Streaming continues to be a common practice in Aotearoa New Zealand schools despite growing evidence that it is extremely damaging educationally, particularly for Māori and Pasifika students.
A report released last year, that included cases studies of four secondary schools that have chosen to remove streaming in their mathematics classes, found that academic achievement improved especially for Māori and Pasifika students with increased numbers of merit and excellence grades in NCEA. It also found that student self-belief, motivation and aspiration improved. The report and its research was carried out by Tokona Te Raki – Māori Futures Collective - a research and social innovation group set up by Ngāi Tahu with a focus on rangatahi.
The report was referred to the PPTA national executive by the Secondary Principals’ Council. PPTA Te Wehengarua does not currently have an official policy on streaming, but a policy is being developed and will be taken to Annual Conference this year.
‘Deficit thinking’ shocks
At the recent PPTA Te Wehengarua Issues and Organising (I & O) seminar, one delegate who has recently moved from a school that didn’t stream to one that does, said she was shocked at the amount of deficit thinking about student ability. “We get students believing they don’t really have to try because they know they will be put in the ‘cabbage’ class; it creates weird thinking from students and staff.”
“There is a sense of ingrained hopelessness that comes with being in the ‘cabbage’ classes.”
Another delegate, whose school stopped streaming for Year 9 and 10 classes several years ago, said many teachers found teaching mixed abilities and having to deal with behavioural issues very challenging.
All four case study schools featured in the Tokona Te Raki report noted a positive shift in attendance, engagement and achievement when they de-streamed, especially among Māori and Pasifika students.
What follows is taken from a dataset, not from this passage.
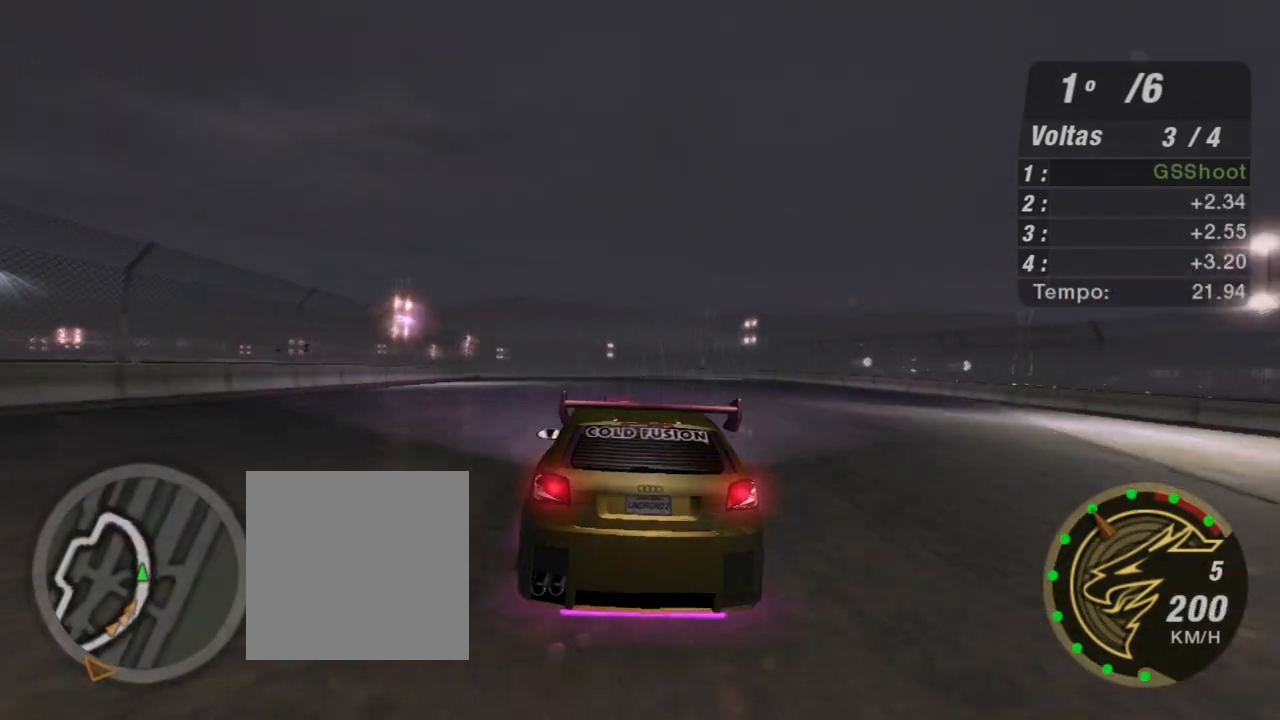
{"buttons": ["R2"], "left_stick": "up-left", "right_stick": "center", "events": []}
Also, social and ethnic barriers broke down as students from different groups engaged more than previously. Classroom behaviour improved, with stand-downs and referrals for classroom behaviour reducing significantly.
Parental expectations perceived as barrier
One I & O delegate commented that the high prevalence of streaming in New Zealand might be due to a lack of resources to enable personalised student learning. Others said it was also a means of controlling teachers’ workloads.
Parental expectations were seen by some I & O delegates as a barrier to removing streaming. “People in positions of power at a school often have very traditional attitudes to streaming and there is still a public perception that streaming is the way to go,” said one delegate.
The Tokona Te Raki report found there was strong resistance encountered from groups of parents and teachers to de-streaming. However, the momentum for change was building. Parents must be engaged and talked through possible changes and teachers who may not have taught an unstreamed class need professional development to assist them.
PPTA Te Wehengarua members will have opportunity for input on the policy that is being developed on streaming, through pre-conference branch and regional meetings later this year.